▶ _Activity_
Count the lines in the entries that contain "calidad". Say the number and nothing more.

▶ _Data for the task_
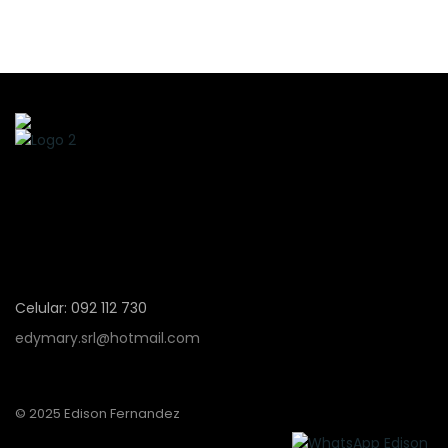
Celular: 092 112 730
edymary.srl@hotmail.com
© 2025 Edison Fernandez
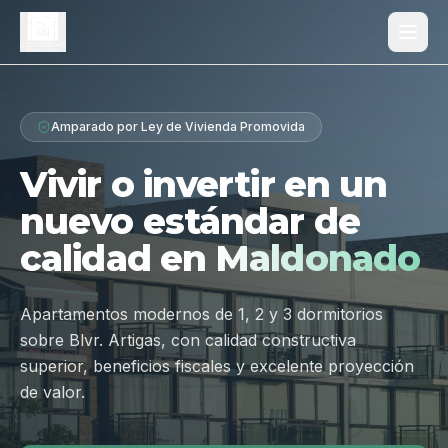
Proyecto
Amparado por Ley de Vivienda Promovida
¿Por qué Los Dólmenes?
Vivir o invertir en un
Diferenciales
nuevo estándar de
Tipologías
calidad en
Maldonado
Galería
Ubicación
Apartamentos modernos de 1, 2 y 3 dormitorios
sobre Blvr. Artigas, con calidad constructiva
Contacto
superior, beneficios fiscales y excelente proyección
de valor.
Hablar por WhatsApp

▶ _Your response_
2